#### Exercise
What is needed is an exact repetition of the lines below, from the first one through the one holding "(292, 280) none -> [196,287,228,294] some", with no pictures and nothing else.

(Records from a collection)

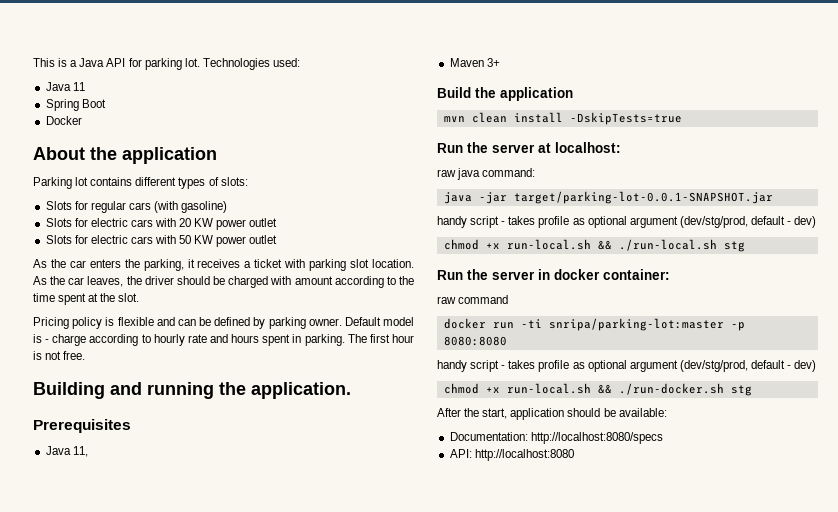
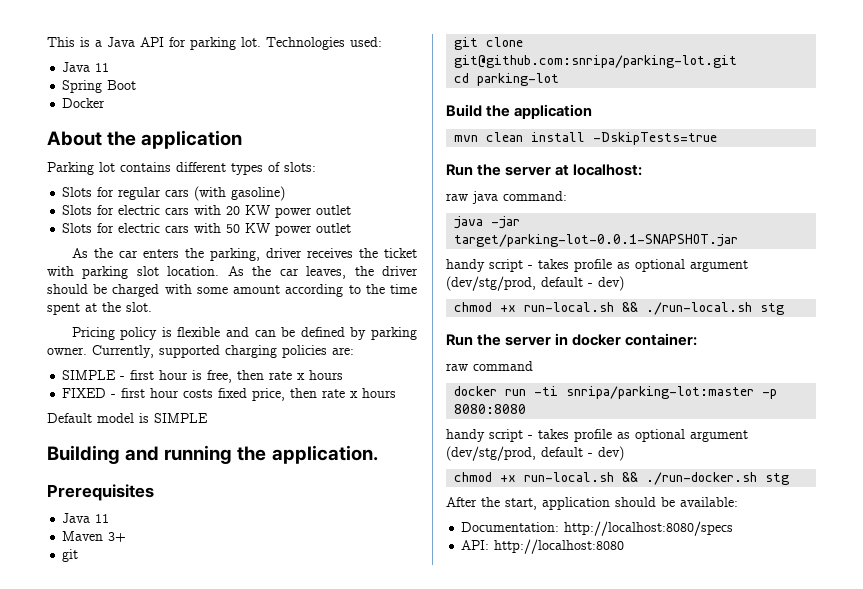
[187,259,252,268] it receives a -> [265,248,378,258] driver receives the
(292, 280) none -> [196,287,228,294] some
[344,317,414,326] [33,334,415,346] [33,351,86,360] Default model is - charge according to hourly rate and hours spent in parking. The first hour is not free. -> [92,345,354,358] [62,370,344,383] [62,388,397,401] [47,413,208,423] Currently, supported charging policies are: // SIMPLE - first hour is free, then rate x hours // FIXED - first hour costs fixed price, then rate x hours // Default model is SIMPLE
[72,446,88,457] 11, -> [95,514,110,523] 11
(500, 62) none -> [62,549,79,562] [454,37,524,50] [454,55,738,68] [454,73,560,86] // git // git clone git@github.com:snripa/parking-lot.git // cd parking-lot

#### Answer box
[187,259,252,268] it receives a -> [265,248,378,258] driver receives the
(292, 280) none -> [196,287,228,294] some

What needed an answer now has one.